▶ [WORK INSTRUCTION]:
Please write out the listing below again, replacing "全ページ" with "すべてのページ" and changing nothing else. Leave the pictures out of your answer.

START ENTRIES SHOWN

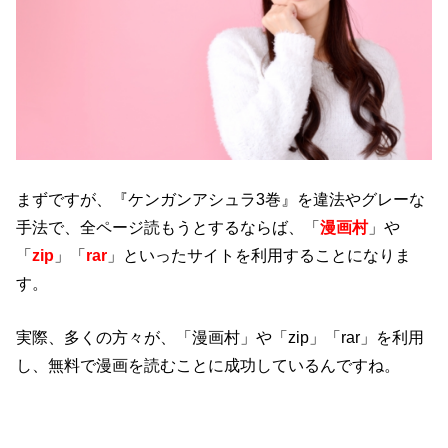
まずですが、『ケンガンアシュラ3巻』を違法やグレーな
手法で、全ページ読もうとするならば、「
漫画村
」や
「
zip
」「
rar
」といったサイトを利用することになりま
す。
実際、多くの方々が、「漫画村」や「zip」「rar」を利用
し、無料で漫画を読むことに成功しているんですね。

END ENTRIES SHOWN

▶ [SOLUTION]:
まずですが、『ケンガンアシュラ3巻』を違法やグレーな
手法で、すべてのページ読もうとするならば、「
漫画村
」や
「
zip
」「
rar
」といったサイトを利用することになりま
す。
実際、多くの方々が、「漫画村」や「zip」「rar」を利用
し、無料で漫画を読むことに成功しているんですね。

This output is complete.